On Mon, Apr 15, 2024 at 10:12 PM Borislav Petkov <bp@xxxxxxxxx> wrote:

> > locking/atomic/x86: Introduce arch_try_cmpxchg64_local()
> >
> > Introduce arch_try_cmpxchg64_local() for 64-bit and 32-bit targets
> > to improve code using cmpxchg64_local().  On 64-bit targets, the
> > generated assembly improves from:
> >
> >     3e28:     31 c0                   xor    %eax,%eax
> >     3e2a:     4d 0f b1 7d 00          cmpxchg %r15,0x0(%r13)
> >     3e2f:     48 85 c0                test   %rax,%rax
> >     3e32:     0f 85 9f 00 00 00       jne    3ed7 <...>
> >
> > to:
> >
> >     3e28:     31 c0                   xor    %eax,%eax
> >     3e2a:     4d 0f b1 7d 00          cmpxchg %r15,0x0(%r13)
> >     3e2f:     0f 85 9f 00 00 00       jne    3ed4 <...>
> >
> > where a TEST instruction after CMPXCHG is saved.  The improvements
> > for 32-bit targets are even more noticeable, because double-word
> > compare after CMPXCHG8B gets eliminated.
>
> Ok, maybe I'm missing the point here or maybe the commit message doesn't
> explain but how does this big diffstat justify one less insn?

We are dealing with locking primitives, probably the hottest part of
the kernel. For 64-bits, the patch is effectively a couple of lines,
reusing and extending existing macros, the line count for a modern
32-bit target is also a couple of lines, but there the saved insn
count is much higher, around 10 instructions.

What bothers you is the line count of cmpxchg8b emulation, necessary
to handle !CONFIG_X86_CMPXCHG64 targets. They are still alive, and
cmpxchg8b emulation code was recently improved (not by me!) to
correctly handle the ZF flag. The added code just builds on that.

> And no, 32-bit doesn't matter.

Really? Was this decision reached by the community consensus?

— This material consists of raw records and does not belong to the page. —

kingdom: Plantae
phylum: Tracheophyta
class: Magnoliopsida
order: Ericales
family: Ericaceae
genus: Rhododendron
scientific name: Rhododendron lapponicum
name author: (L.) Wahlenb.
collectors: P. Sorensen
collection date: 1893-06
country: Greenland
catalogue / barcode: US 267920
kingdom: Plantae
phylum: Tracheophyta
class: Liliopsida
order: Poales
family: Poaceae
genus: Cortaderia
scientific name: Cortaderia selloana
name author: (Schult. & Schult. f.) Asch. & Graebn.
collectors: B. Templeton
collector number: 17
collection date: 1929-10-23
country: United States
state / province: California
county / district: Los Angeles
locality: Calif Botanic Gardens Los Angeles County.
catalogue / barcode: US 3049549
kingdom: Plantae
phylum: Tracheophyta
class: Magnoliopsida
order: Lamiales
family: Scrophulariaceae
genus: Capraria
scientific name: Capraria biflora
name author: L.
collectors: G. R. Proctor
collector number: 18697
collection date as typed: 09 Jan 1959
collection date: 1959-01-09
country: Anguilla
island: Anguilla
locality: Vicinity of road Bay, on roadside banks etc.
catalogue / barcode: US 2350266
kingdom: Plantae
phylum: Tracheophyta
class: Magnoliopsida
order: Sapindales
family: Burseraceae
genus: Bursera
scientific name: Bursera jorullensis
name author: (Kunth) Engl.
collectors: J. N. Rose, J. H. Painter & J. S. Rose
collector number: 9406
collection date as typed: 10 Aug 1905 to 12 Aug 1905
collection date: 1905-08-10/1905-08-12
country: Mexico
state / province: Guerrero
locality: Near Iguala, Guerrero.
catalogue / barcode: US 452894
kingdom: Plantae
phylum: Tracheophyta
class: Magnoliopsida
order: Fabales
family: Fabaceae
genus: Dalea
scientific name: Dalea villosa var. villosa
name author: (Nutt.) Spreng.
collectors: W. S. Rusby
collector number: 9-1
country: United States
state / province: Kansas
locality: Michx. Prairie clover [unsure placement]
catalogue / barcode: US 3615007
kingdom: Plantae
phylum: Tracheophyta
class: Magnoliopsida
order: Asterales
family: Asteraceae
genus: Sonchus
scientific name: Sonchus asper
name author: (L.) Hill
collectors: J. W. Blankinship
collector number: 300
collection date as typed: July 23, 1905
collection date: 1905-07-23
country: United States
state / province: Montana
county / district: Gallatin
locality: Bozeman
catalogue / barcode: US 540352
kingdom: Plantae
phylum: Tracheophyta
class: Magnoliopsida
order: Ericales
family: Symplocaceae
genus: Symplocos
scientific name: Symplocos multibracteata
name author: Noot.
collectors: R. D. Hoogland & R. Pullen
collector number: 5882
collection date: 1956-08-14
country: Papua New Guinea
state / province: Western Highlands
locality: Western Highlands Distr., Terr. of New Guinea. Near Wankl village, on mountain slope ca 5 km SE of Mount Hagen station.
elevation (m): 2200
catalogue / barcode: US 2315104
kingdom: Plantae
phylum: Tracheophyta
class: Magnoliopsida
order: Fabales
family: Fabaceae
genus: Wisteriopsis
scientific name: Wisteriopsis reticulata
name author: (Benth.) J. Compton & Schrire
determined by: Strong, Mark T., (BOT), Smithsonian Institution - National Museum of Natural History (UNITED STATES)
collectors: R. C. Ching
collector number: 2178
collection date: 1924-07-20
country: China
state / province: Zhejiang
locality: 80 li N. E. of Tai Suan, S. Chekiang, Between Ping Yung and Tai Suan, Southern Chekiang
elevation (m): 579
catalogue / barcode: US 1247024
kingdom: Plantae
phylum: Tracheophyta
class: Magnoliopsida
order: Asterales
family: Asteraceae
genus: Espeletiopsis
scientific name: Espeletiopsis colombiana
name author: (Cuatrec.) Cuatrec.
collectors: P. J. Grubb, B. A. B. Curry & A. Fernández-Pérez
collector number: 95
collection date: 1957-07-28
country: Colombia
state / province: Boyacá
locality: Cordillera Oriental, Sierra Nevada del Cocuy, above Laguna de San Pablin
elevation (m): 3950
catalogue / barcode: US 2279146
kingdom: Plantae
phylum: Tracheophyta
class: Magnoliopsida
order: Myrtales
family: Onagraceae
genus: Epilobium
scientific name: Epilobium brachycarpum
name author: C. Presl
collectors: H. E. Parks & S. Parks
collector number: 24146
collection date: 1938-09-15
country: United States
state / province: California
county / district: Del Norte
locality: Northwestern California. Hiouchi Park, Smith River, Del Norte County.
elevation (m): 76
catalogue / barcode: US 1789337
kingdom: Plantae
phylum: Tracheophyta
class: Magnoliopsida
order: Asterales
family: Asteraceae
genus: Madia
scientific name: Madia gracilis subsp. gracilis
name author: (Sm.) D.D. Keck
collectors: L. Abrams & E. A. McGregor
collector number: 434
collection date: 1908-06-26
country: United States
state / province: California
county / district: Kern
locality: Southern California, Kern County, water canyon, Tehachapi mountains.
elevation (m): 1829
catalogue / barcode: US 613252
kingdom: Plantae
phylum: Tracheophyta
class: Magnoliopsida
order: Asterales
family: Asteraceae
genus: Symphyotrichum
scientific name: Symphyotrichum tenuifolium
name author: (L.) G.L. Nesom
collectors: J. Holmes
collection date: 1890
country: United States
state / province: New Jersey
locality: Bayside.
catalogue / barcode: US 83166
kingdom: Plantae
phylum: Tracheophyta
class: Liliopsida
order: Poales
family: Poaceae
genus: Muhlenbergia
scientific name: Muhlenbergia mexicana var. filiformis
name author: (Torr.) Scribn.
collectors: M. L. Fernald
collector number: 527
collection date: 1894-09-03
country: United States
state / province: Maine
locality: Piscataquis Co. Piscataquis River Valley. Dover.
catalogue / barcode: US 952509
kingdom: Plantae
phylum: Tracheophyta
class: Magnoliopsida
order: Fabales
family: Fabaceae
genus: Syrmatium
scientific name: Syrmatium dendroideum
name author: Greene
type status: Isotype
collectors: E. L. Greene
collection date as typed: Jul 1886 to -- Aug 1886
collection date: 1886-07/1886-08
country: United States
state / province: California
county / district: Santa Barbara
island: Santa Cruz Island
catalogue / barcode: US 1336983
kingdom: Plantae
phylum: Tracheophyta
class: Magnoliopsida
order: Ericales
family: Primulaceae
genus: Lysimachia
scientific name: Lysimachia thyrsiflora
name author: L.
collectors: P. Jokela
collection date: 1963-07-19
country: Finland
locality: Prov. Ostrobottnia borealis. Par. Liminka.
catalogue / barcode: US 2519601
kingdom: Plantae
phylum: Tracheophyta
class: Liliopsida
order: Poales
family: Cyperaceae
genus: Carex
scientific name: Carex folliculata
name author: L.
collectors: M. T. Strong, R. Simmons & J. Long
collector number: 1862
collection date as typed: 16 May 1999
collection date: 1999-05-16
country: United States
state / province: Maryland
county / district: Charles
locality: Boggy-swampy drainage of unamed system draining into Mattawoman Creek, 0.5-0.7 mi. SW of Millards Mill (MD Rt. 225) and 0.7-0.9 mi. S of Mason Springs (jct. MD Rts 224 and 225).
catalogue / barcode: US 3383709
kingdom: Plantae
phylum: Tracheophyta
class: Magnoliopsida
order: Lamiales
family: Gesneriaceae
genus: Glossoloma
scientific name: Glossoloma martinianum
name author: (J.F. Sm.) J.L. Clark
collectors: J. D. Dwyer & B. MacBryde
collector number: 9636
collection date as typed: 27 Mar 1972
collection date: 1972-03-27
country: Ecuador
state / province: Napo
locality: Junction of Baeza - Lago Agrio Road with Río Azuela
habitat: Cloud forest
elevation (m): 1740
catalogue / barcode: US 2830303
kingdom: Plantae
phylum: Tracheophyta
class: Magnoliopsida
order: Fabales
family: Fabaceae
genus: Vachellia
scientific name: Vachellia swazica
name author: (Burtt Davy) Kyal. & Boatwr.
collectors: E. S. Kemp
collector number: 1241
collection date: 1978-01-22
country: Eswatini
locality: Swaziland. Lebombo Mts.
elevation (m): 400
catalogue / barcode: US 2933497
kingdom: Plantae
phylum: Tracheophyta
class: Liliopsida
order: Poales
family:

The linux kernel has many uses, and using it for servers by a big
company, you are the voice of, is only one part of the whole picture.
I'm sure that 32-bit is quite relevant for embedded users and more
than relevant to a student or an enthusiast in some remote part of the
world. As a maintainer, you should also take care of the communities
that are somehow neglected, where unilateral decisions like the one
above can have unwanted consequences.

> This looks like too crazy micro-optimization to me to be worth the 40
> insertions.

If the line count is the problem, I can easily parametrize new and
existing big macro descriptions in a follow-up patch. However, I was
advised to not mix everything together in one patch, but rest assured,
the creation and testing of the follow-up patch would take me less
time than writing the message you are reading.

> But I could be wrong and I'd gladly read explanations for why I am.

I would understand if someone asked you to write some new
functionality for a seemingly obsolete target. Everybody would
understand your rejection. But this improvement was written by me in
my time, and demonstrated some benefit to the existing code. The patch
is almost trivial and it took maybe 5 minutes of the maintainer's time
to approve it. It brings no future maintenance burden, but it perhaps
improves someone's life a tiny bit.

Last, but not least, I'm bringing some ideas from the compiler
development community, where the attitude to redundant instructions is
totally different. It could take weeks of effort and considerable
rewrite of compiler functionality just to remove one instruction ;)
Micro-optimizations add up!

Thanks for reading this,
Uros.